Et la presse, alors qu’elle était la première arrivée sur le digital il y a vingt-cinq ans, est toujours vendue dans l’open web, en étant dépendante des plateformes pour les prix, les formats, les KPI. Et comme il y a 3 000 à 4 000 sites de presse en France, il y a ainsi des milliards d’impressions disponibles sur le web.
Nous devons porter une nouvelle plateforme technologique, indépendante, et performante pour notre média. C’est un gros projet technologique qui représentera plusieurs millions d’euros d’investissements. Elle sera à disposition de toutes les régies de PQR, et sera pensée pour le marché national et local. Un outil qui peut avoir vocation à être ouvert à d’autres. Nous devons créer cet écosystème du publishing premium de qualité, qui touche le digital et le print, et nous permettra de maîtriser les coûts, la data…
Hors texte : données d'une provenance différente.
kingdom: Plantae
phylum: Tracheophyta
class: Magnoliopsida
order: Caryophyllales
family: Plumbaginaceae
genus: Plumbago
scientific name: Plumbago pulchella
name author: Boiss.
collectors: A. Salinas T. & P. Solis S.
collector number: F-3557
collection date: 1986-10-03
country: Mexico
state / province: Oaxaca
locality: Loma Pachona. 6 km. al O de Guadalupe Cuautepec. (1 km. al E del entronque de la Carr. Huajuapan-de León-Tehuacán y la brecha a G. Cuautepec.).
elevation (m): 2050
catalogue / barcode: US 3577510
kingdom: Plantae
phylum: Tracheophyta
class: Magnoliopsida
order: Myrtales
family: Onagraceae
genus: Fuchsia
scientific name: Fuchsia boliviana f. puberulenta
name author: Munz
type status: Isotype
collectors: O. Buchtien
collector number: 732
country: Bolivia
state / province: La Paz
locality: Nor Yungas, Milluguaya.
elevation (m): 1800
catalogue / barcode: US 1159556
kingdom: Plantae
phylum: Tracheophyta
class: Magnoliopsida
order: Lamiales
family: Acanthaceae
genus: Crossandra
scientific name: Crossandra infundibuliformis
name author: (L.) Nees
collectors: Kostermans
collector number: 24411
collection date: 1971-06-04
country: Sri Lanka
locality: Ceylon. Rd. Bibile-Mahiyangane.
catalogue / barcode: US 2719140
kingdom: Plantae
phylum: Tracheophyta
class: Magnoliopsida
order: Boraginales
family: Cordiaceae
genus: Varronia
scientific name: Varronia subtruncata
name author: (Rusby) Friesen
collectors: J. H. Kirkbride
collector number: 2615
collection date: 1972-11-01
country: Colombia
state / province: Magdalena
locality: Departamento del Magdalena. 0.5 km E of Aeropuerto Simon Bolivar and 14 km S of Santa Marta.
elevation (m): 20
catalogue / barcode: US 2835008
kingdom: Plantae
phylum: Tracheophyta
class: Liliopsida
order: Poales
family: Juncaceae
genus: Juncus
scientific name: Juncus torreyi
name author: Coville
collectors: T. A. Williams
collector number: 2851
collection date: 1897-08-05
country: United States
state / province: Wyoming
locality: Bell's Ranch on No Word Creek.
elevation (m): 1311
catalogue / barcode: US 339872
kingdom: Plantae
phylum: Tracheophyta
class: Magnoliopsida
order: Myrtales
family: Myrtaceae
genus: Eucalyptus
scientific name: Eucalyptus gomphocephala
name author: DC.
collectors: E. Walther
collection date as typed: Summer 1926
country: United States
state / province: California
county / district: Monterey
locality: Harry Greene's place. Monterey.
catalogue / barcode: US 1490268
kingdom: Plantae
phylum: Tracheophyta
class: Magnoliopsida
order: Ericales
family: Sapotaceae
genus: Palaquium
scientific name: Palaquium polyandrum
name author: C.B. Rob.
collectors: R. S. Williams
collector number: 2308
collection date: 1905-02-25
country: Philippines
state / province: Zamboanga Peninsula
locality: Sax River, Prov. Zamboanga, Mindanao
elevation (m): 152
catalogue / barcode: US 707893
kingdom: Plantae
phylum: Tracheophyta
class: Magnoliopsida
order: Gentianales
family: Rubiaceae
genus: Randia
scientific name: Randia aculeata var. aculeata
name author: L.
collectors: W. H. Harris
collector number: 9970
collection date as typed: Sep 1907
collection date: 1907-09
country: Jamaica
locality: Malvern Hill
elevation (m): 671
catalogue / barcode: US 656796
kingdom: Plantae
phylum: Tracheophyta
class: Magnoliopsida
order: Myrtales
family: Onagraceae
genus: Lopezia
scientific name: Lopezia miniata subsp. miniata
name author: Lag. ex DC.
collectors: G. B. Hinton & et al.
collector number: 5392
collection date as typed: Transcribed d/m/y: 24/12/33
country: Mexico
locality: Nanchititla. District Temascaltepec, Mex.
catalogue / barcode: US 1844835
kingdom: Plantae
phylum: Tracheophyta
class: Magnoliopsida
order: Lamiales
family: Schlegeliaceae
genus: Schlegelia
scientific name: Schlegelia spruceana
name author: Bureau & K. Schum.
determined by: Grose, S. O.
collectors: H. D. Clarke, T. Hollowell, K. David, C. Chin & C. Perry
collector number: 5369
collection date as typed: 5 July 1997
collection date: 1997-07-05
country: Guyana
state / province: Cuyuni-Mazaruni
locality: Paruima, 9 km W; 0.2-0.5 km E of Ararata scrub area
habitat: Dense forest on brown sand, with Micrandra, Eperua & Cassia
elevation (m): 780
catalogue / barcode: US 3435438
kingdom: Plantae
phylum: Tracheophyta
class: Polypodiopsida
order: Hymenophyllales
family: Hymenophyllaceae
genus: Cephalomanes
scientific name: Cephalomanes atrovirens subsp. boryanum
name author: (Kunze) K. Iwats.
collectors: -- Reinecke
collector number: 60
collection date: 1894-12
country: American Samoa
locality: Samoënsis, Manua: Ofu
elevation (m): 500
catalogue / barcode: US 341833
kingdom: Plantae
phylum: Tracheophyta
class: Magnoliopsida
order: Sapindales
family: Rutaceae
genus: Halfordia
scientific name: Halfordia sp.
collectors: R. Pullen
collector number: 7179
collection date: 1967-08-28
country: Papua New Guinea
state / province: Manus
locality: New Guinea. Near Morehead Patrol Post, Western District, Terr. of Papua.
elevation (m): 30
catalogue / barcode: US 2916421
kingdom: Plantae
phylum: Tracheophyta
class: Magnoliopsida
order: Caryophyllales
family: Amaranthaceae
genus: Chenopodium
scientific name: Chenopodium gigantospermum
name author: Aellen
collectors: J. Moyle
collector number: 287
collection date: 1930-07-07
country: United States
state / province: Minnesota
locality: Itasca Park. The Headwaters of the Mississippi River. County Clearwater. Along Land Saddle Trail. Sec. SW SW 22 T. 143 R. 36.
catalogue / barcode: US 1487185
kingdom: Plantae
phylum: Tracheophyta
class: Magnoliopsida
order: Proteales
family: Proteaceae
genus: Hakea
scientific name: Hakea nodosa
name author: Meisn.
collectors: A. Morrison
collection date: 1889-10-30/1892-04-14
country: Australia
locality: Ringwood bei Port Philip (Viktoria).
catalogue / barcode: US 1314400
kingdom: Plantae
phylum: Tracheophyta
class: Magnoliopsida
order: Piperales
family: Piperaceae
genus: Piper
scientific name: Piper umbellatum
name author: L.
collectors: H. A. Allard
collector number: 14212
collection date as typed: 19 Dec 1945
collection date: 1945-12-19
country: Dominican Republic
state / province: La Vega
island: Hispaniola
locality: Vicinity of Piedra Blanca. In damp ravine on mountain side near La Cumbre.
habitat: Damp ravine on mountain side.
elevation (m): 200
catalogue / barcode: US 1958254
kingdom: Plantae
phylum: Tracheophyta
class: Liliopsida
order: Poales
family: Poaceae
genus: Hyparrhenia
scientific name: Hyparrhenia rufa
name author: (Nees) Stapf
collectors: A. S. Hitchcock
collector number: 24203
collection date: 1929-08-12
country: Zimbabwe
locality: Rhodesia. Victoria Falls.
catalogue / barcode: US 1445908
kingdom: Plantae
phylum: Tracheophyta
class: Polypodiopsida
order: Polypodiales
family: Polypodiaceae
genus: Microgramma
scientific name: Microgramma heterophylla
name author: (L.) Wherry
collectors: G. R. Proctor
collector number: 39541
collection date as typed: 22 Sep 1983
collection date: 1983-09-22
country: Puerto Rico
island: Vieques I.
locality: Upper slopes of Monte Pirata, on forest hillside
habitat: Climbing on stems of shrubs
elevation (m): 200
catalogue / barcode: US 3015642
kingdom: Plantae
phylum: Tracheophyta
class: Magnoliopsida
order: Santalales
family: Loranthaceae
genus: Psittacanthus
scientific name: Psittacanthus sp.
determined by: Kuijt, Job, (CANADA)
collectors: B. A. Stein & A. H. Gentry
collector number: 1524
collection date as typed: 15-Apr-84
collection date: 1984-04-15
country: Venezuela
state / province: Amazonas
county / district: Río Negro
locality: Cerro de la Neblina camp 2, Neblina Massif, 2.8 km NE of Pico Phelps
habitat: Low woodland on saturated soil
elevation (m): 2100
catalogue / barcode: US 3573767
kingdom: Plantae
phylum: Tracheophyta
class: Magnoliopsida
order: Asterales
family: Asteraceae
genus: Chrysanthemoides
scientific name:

Cette nouvelle plateforme fait partie du projet global « Fast forward ». Comment allez-vous le porter, Line ?
L.G. J’accompagne depuis six ans 366 aux côtés de Stéphane et Thierry, et j’ai participé à l’écriture de cette nouvelle feuille de route. C’est plus simple. Depuis cinq ans, nous n’avons pas fait un seul recrutement qui ne soit fort en digital et dans la production de contenus. Nous allons poursuivre l’embauche de profils pointus : nous venons de créer un pôle de production de contenus que nous avons confié à Adèle Tanguy, ex-directrice générale adjointe de Nice-Matin.
L’enjeu, y compris avec cette nouvelle plateforme, c’est à la fois la massification et la simplification. D’ailleurs, elle a vocation à être pluguée aux DSP [demand-side platforms] des agences médias afin qu’elles aient tout au même endroit : pilotage, data, bilan de campagnes…
En parallèle, nous avons un gros enjeu de diversification de contenus, en créant de nouvelles verticales au-delà de l’information chaude sur du divertissement, du lifestyle… en accélérant sur la vidéo.
Enfin, dès le début de 2025, nous allons déployer une stratégie « one brand » afin d’inciter les annonceurs à coupler print et digital, en optant pour un format homothétique premium.
Comment est née la régie 366, et comment a-t-elle évolué durant cette décennie ?
S.D. À l’origine, la presse quotidienne régionale disposait de plusieurs entités commerciales à Paris. C’était flou pour les annonceurs. Nous sommes progressivement passés de cinq à deux structures, puis en 2014, les éditeurs ont créé 366, la régie unique de la PQR, avec comme objectif de disposer d’un « one-stop-shop », un accès unifié, simple et puissant à la PQR. Cela nous a permis de massifier les offres.
Nous avons été précurseurs sur la montée en puissance du digital et l’adoption de la techno en étant la première régie avec une SSP/DMP intégrée. Et aussi sur le positionnement et notre corpus de valeurs : la proximité, la RSE, la transparence, la quête de sens, le lien social… Avec la crise des Gilets jaunes, puis le covid, tout le marché et toute la société se sont emparées de ces valeurs.